Paptic utilise de nouveaux matériaux pour créer son papier. Il s’agit de remplacer le plastique mais avec des matériaux biosourcés et biodégradables. Aucune fibre ne provient de la pétrochimie. Les fibres utilisées viennent de forêts de bois durables, et ce sont des fibres longues. Dans le processus de fabrication, ils utilisent une mousse constituée d’un peu d’eau et d’air (1/3 eau et 2/3 air) pour travailler les fibres, ce qui nécessite moins d’énergie et moins d’eau. Ce papier a un avantage écologique important. Il se dégrade très vite et ne finit donc pas dans les océans une fois jeté. Il peut aussi se recycler avec n’importe quel papier et carton, en enrichissant au passage la filière de recyclage, comme les fibres sont non raffinées.

Ce papier est notamment utilisé pour faire des sacs. Il est deux fois plus résistant que les sacs en papier kraft. L’outil est un peu plus cher, mais sa résistance permet de diminuer le grammage pour réaliser des économies.

Tous ces critères ont séduit les Galeries Lafayettes qui travaillent avec Paptic pour la réalisation de leurs sacs.

Paptic peut aussi servir d’enveloppe. Elle arrive chez le client moins froissée, et il y a un toucher particulier valorisant le produit, lui donnant une image de luxe. Ils ont noté qu’il y avait moins de retours de produits avec ce type d’enveloppe.
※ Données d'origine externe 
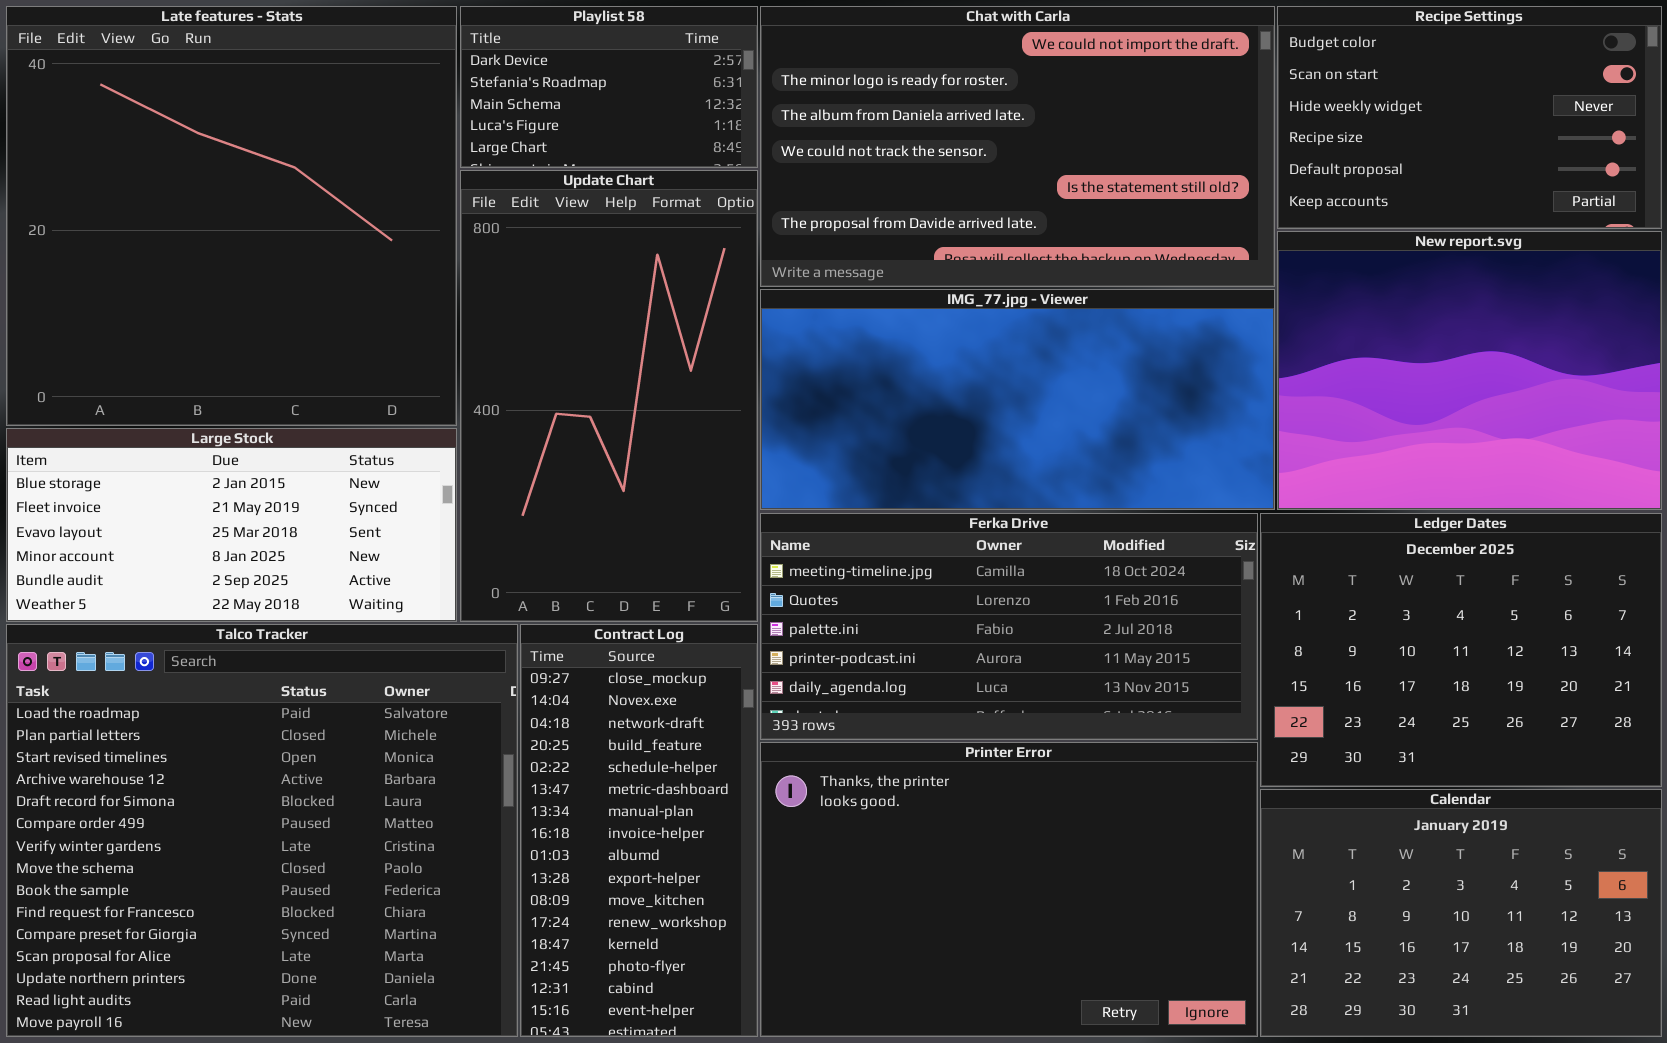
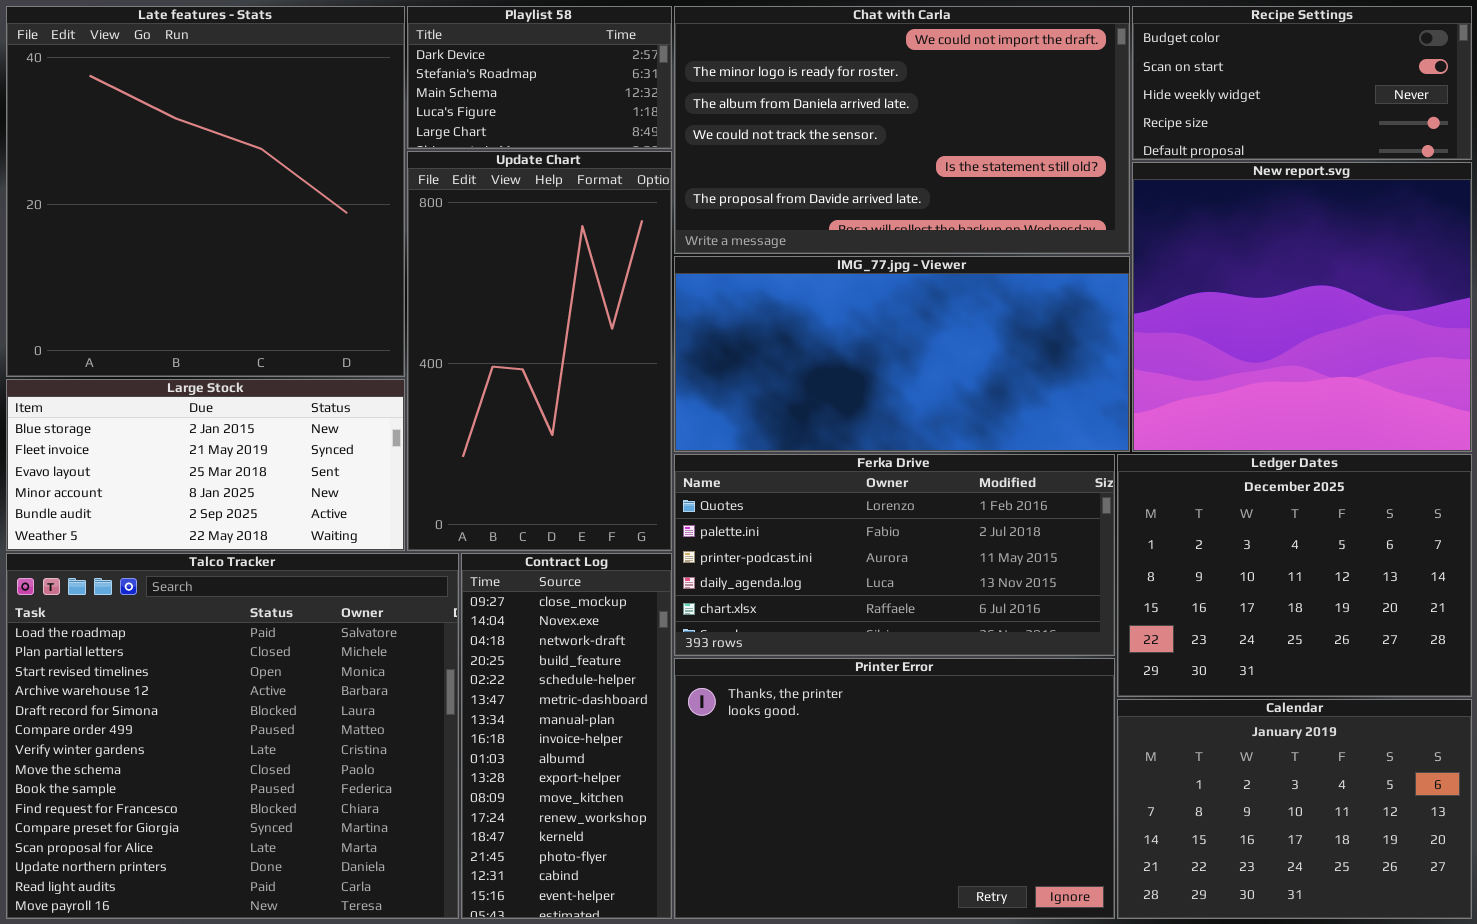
Recipe Settings: [1277,6,1662,229] -> [1132,6,1472,160], resized
New report.svg: [1277,231,1662,510] -> [1132,162,1472,452], resized
Ferka Drive: [760,513,1258,740] -> [674,454,1115,656], scrolled down 1 row

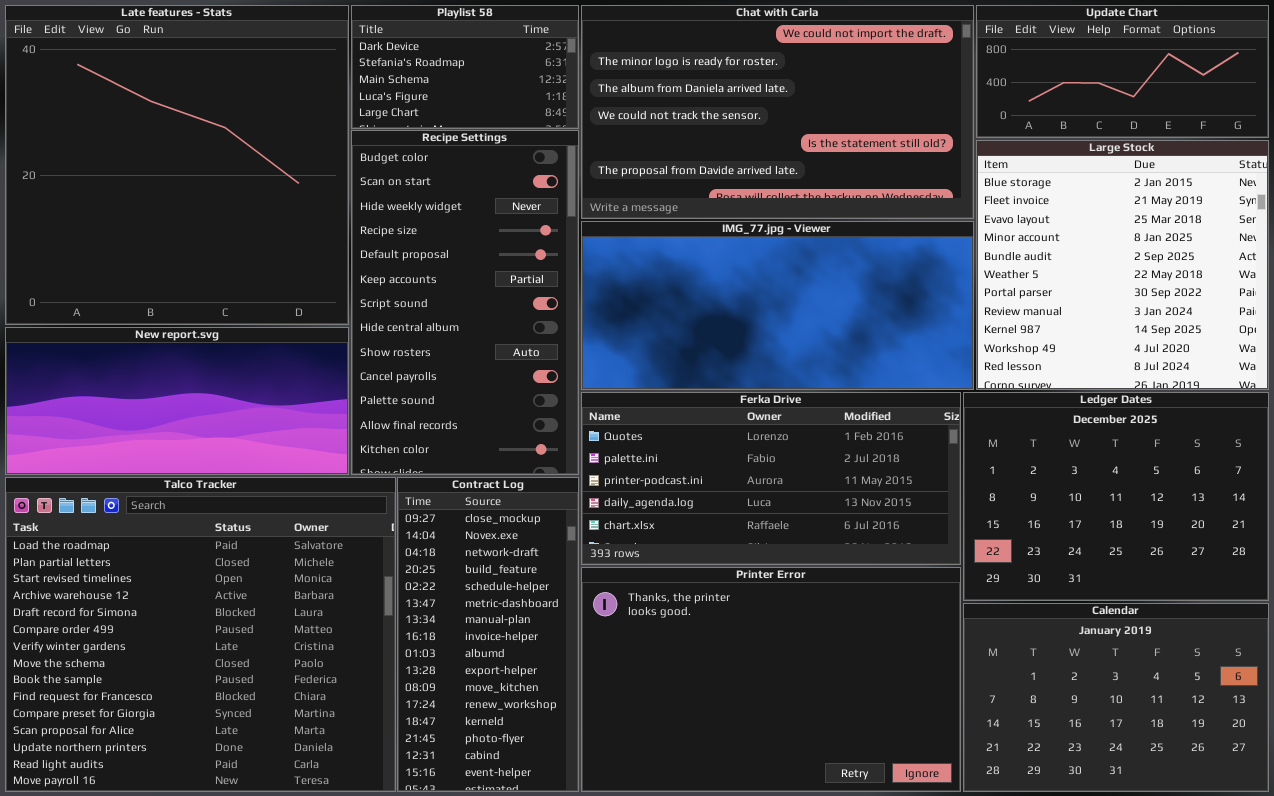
Recipe Settings: [1132,6,1472,160] -> [351,130,579,475], moved, resized
Update Chart: [407,151,672,551] -> [976,5,1269,138], moved, resized
New report.svg: [1132,162,1472,452] -> [5,327,349,475], moved, resized
Large Stock: [6,379,405,551] -> [976,140,1269,390], moved, resized

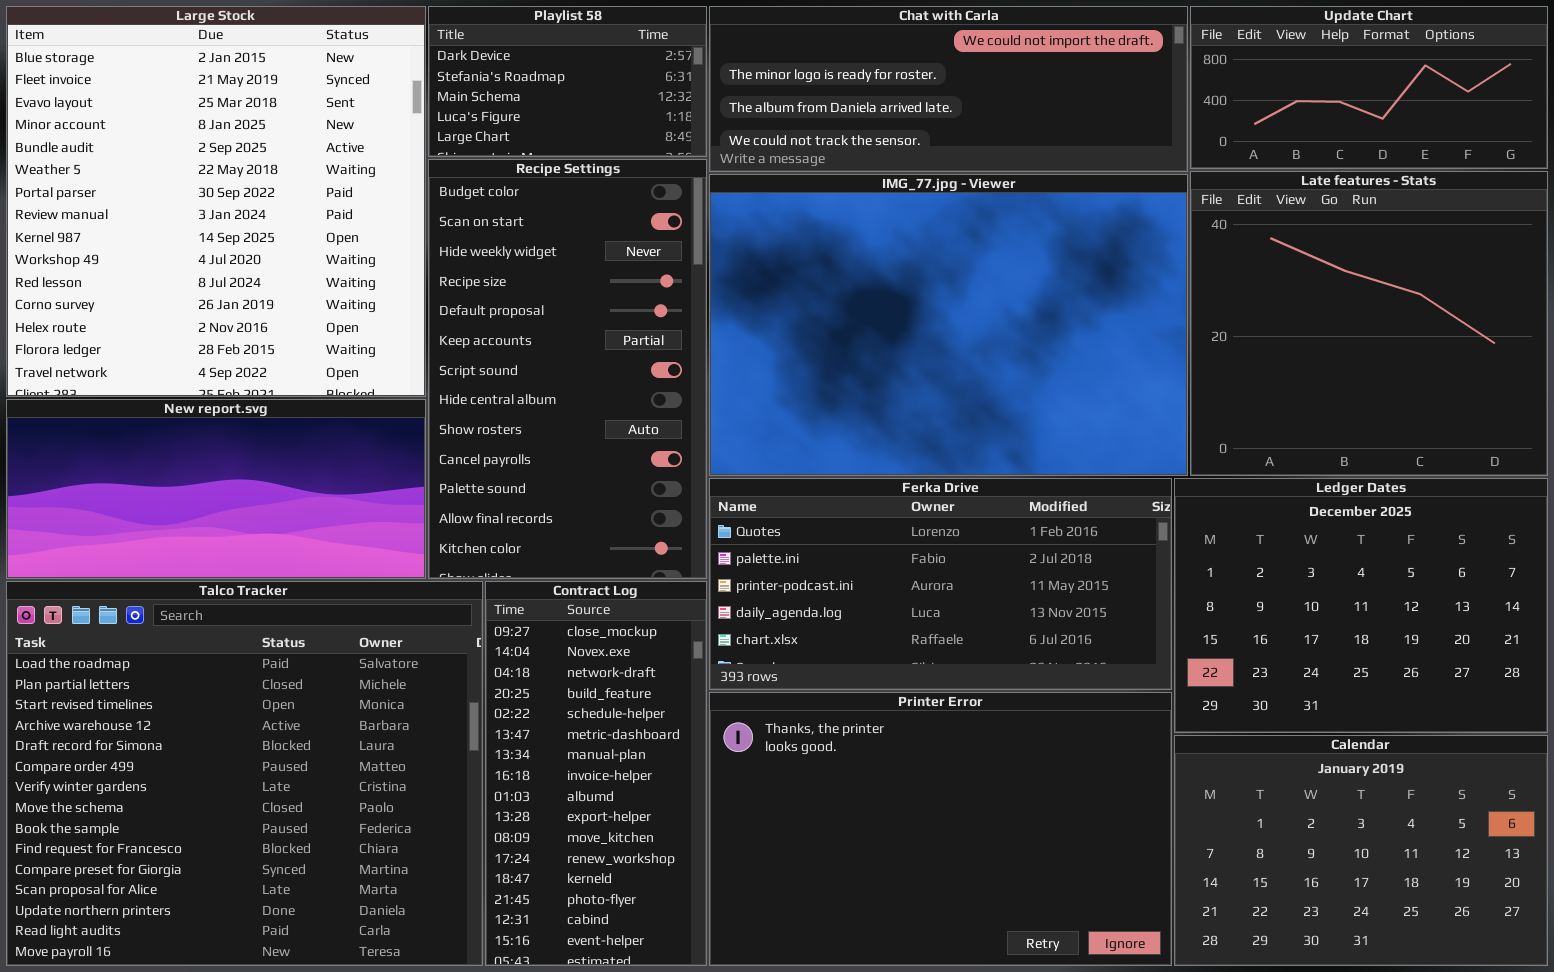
Late features - Stats: [5,5,349,325] -> [1190,171,1548,476], moved, resized
Chat with Carla: [581,5,974,219] -> [709,6,1188,172], resized
Large Stock: [976,140,1269,390] -> [6,6,426,397], moved, resized
IMG_77.jpg - Viewer: [581,221,974,390] -> [709,174,1188,476], resized

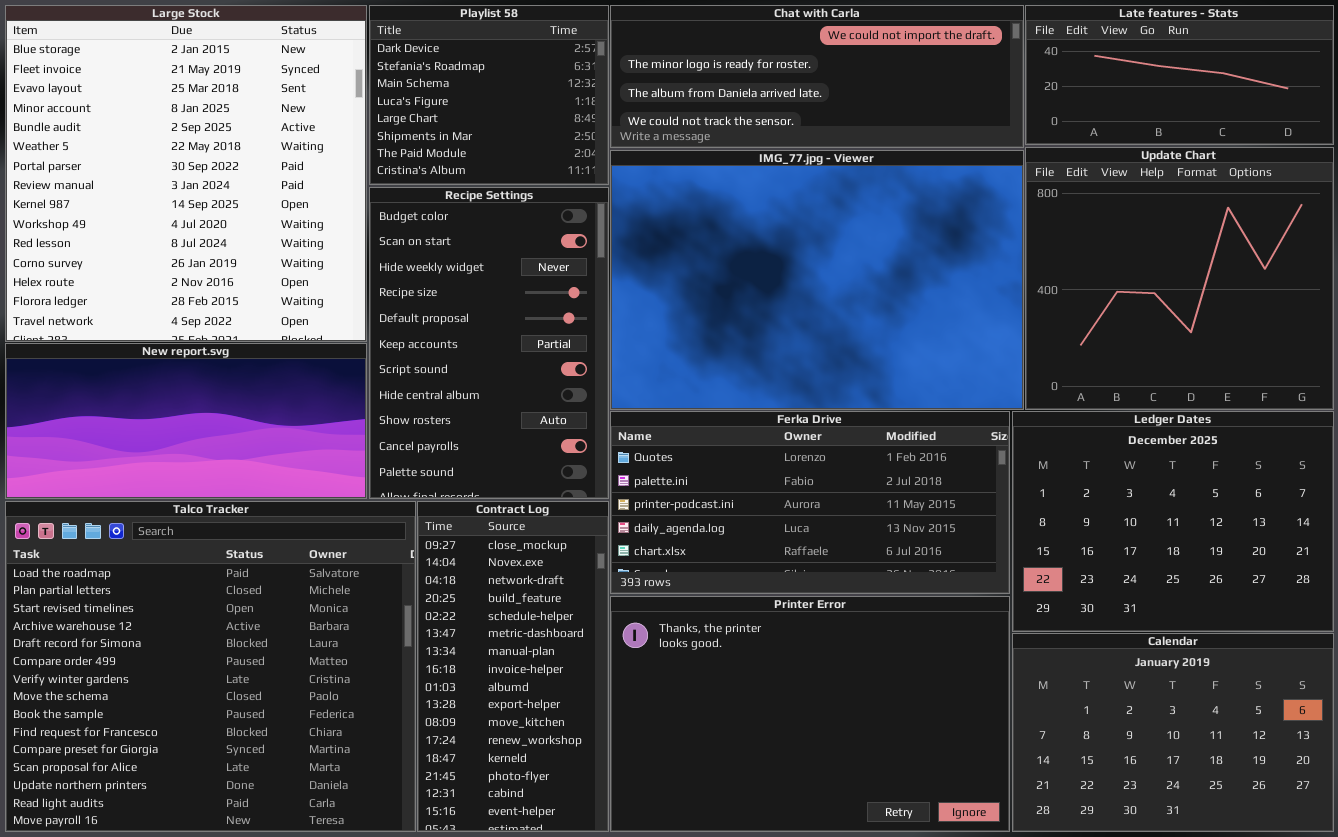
Playlist 58: [428,6,707,157] -> [369,5,609,185], resized
Update Chart: [1190,6,1548,169] -> [1025,147,1334,410], moved, resized
Recipe Settings: [428,159,707,579] -> [369,187,609,499], resized
Late features - Stats: [1190,171,1548,476] -> [1025,5,1334,145], moved, resized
Paptic peut aussi se substituer au coton (qui est polluant) et être cousu pour créer de petits pochons.

Frédéric Delage

Pour une entreprise fabriquant du papier, le retour sur investissement est long. Puis le secteur porte des innovations peu spectaculaires. Le papier peut être résistant à l’eau, au feu, recyclé, adapté aux procédés d’impression, respectueux des normes environnementales… Paptic est un cas à part. Pour innover, il faut prendre un papier et détourner son application. Nous pensons peu aux notices de médicaments par exemple, mais le pliage malabar est très innovant. Les notices devenant plus grandes, il faut aussi baisser le grammage pour qu’elles puissent se plier et rentrer dans la boite. Les échantillons de parfums sont aussi très innovants. Le parfum est enfermé dans un carton et un système de pulvérisateur permet de sortir le parfum pour l’appliquer sur soi.

Philippe Mérer

Il raconte l’expérience du papier à base d’algues. Il ne faut pas hésiter à travailler des supports surprenants, même s’il y a beaucoup d’idées reçues à démonter. Promouvoir ces supports innovants est difficile.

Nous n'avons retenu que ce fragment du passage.